Historical narrative does not always or automatically convey a fair, honest, or accurate representation of historical events. Discussing these things in narrative terms can sometimes be a step towards making historical judgments but such discussion of narrative as narrative also has great value in itself, as this post is attempting to illustrate.

If the Gospel writer is viewed primarily as a textual editor or as a theologically minded exegete, then the Gospel redaction process will be reconstructed with such concerns being supposedly primary in the mind of the Gospel writer himself. But if the Gospel writer is viewed primarily as a storyteller - as someone who employed textual conflation and theological nuance when it suited their ends, but someone whose main objective was to construct a plausible, inspiring, and realisitc account of things which he wanted people to believe Jesus had actually done - then narrative concerns may possibly and perhaps normally hold greater value for interpretation, as opposed to previous ways of examining these issues.

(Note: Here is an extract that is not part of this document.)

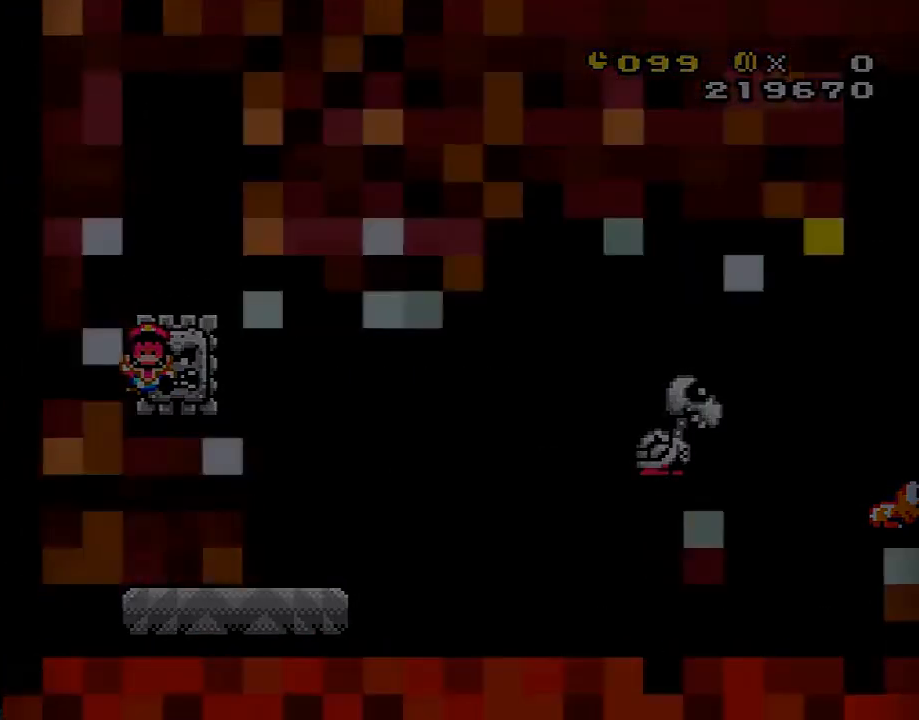
{"buttons": ["Y"], "events": []}
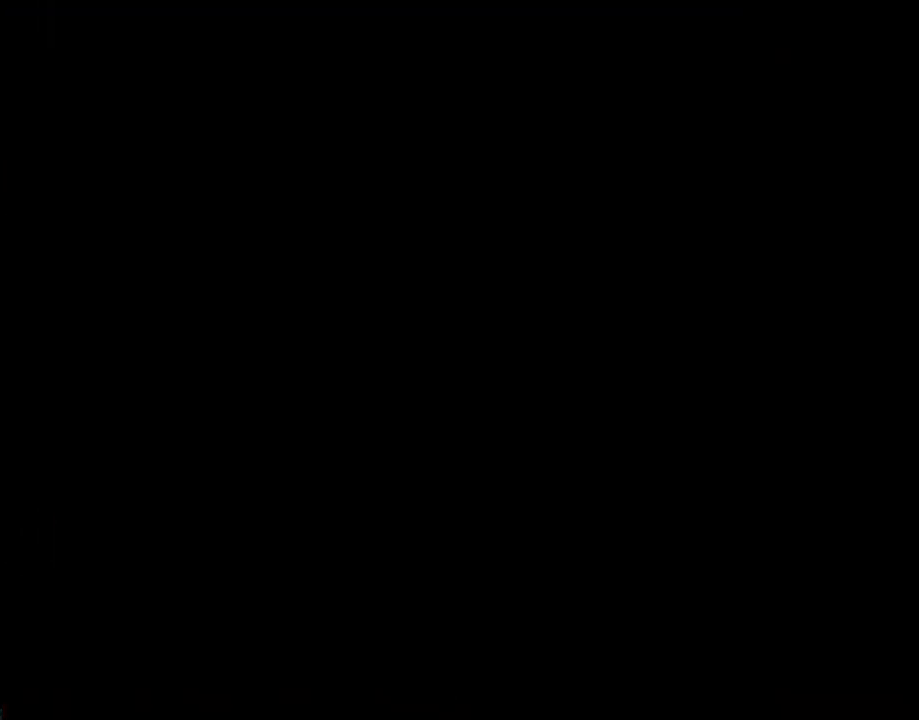
{"buttons": ["Y", "DPAD_RIGHT"], "events": [[500, "DPAD_RIGHT", "down"]]}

All in all, these points should leave critics and scholars without further justification for discussing the homecoming scenes of Luke and Matthew & Mark as if Luke's presentation is merely a doctored version of Mark's. Although much text was borrowed, the narrative structure and content is so drastically altered that the narrative questions must trump. At the very least, once these issues are recognized, no scholar who believes Luke has begun from Mark's text should ever speak in terms of Luke telling a different version of Mark's story. With character, plot/conflict and temporal setting being so completely different, the only remaining commonality, apart from a bit of narration and dialogue, is their physical location.

In other words, in proper narrative terms, these episodes do not present the same story at all.